Economic growth is hitting a speed ramp, but should shift into a higher gear, says strategist Peter van der Welle.
Markets are facing a mid-cycle slowdown rather than a late-cycle malaise which would cause a recession in the US or other western markets, he says. That means risks should reduce for stocks, but Robeco Investment Solutions’ multi-asset funds remain underweight on equities until the manufacturing outlook becomes rosier, he says in the team’s monthly outlook.
“The global economy is stuck in a persistent slowdown concentrated in the manufacturing sector amidst pervasive economic policy uncertainty,” Van der Welle says. “The latest ISM producer confidence index slid into contraction territory at 49.1 in August, delivering little comfort for investors.”
“Is this a harbinger of late cycle-malaise? Our view is that we are in a mid-cycle slowdown, but the economy is likely to shift into a higher gear towards the end of 2019. The speed ramp posed by the global mid-cycle slowdown in (car) manufacturing likely won’t bring global growth to a standstill.”
A mid-cycle slowdown is usually defined as a reduction in the levels of stocks kept by companies as expected demand for their goods falls, slowing the inventory cycle. “Today we observe something akin to a mid-cycle slowdown, as industrial production has slumped, and the US inventory-to-sales ratio is at 1.45, a level similar to the mid-cycle peaks observed in 1995 (1.44) and 2016 (1.47),” says Van der Welle.
“This similarity looks rather promising, though the difficulty is that a slowdown in the inventory cycle has historically also coincided with slowdowns that ultimately killed the expansion (such as in 2001).
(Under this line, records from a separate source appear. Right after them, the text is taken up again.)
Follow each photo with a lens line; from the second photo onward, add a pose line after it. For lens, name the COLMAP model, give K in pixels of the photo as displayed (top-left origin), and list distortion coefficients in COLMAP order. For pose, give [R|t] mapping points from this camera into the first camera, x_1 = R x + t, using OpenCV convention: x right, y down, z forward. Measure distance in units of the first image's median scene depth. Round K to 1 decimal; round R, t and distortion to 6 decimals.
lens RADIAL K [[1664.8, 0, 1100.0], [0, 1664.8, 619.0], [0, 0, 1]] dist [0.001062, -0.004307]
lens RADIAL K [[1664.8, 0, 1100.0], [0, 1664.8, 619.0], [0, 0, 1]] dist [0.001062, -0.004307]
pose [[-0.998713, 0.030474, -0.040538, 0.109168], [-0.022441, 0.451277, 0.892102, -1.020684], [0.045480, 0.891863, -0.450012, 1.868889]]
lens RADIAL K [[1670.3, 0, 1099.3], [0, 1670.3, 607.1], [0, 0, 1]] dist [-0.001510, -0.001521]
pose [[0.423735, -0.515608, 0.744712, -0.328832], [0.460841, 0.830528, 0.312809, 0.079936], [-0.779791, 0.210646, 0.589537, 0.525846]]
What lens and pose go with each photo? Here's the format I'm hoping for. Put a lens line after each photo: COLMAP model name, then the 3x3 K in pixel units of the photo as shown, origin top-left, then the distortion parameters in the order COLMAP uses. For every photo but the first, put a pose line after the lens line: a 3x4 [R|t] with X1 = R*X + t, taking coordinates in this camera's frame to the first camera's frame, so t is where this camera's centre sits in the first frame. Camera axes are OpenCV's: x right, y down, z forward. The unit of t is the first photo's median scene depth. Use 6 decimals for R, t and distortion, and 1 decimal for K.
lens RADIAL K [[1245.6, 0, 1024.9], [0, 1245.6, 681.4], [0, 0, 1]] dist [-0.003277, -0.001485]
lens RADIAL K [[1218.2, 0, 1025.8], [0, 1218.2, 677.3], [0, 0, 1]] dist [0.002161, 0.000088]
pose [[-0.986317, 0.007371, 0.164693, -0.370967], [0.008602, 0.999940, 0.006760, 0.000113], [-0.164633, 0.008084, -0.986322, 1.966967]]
The presence of an inventory cycle slowdown is therefore a necessary but insufficient condition for establishing whether we are experiencing a mid-cycle slowdown or late-cycle malaise.”
In fact, some indicators are suggesting that worse is yet to come, led by inversion of the yield curve for US government bonds, the typical harbinger of a recession. What varies though is the length of time after the warning flag and the recession actually starting, Van der Welle says.
“The consensus view that has emerged is that the current US yield curve inversion heralds a recession in about 18 months, indicating we are late-cycle indeed,” he says. “However, IMF research shows that economists correctly calling a recession well in advance is effectively a statistical outlier, as they have only been correct five times out of 153.”
“The last two business cycles prior to the one we are enjoying now has shown that the lags between inversion and recession seem to have lengthened much beyond 18 months, occurring 29 months after the 2005 inversion and 33 months after the 1998 inversion.”
“There is corroborating evidence as well from an increased lag between a cyclical peak in the US ISM manufacturing index and the subsequent recessions. This lag has stretched way beyond the historical average lag of 36 months in the previous three business cycles, taking 80, 78 and 44 months respectively.”
“The lengthening of lead/lag relationships between yield curves, producer confidence indicators and recessions in recent decades suggests that this expansion, already playing in extra time, may have some vigor left.”
Van der Welle says the most likely explanation for a longer lag in recent decades is the declining importance of manufacturing for the global business cycle, in contrast with the increasing importance of the services sector, which now accounts for 45% of US GDP.
“While manufacturing is already in contraction, the services sector has remained resilient; the ISM non-manufacturing index is still indicating ongoing expansion in the US services sector. It is hard to envisage a US recession without the services sector showing signs it is about to slide towards outright contraction.”
Another issue is that current real policy rates strongly deviate from levels seen at the end of previous Fed tightening cycles, he says. Real policy rates in the US are below 1%, or negative (-1% for the Eurozone), with US real interest rates at the end of Fed tightening cycles significantly above 2% historically.
“Unless one believes that the real neutral rate of interest (i.e. the rate of interest that neither slows or accelerates the economy) is even lower than current real policy rates for these advanced economies, the net effect of actual low real policy rates should be a lengthening of the economic expansion, not a shortening of it,” says Van der Welle.
“The US has never seen a recession without real interest rates overshooting its long-run trend by at least 2% (today’s number is 0.96%). In short, real interest rates resulting from the Fed tightening cycle that started in December 2015 are unlikely to have been punitive enough yet to bring the US economy to a standstill.”
Meanwhile, fixed investment has been shown to drive business cycles. Looking at the bigger picture, the private fixed investment figures from the US show that the US investments impulse is still positive, in contrast to the negative impulse typically observed before a recession.
“So, if this slowdown indeed proves to be of the mid-cycle variant as we have suggested, the risks are lower for equities,” Van der Welle concludes. “Nevertheless, we remain cautious, as this mid-cycle slowdown still has momentum. For now, we remain underweight equities, awaiting opportunities to re-enter a global equity overweight position in the remainder of the year.”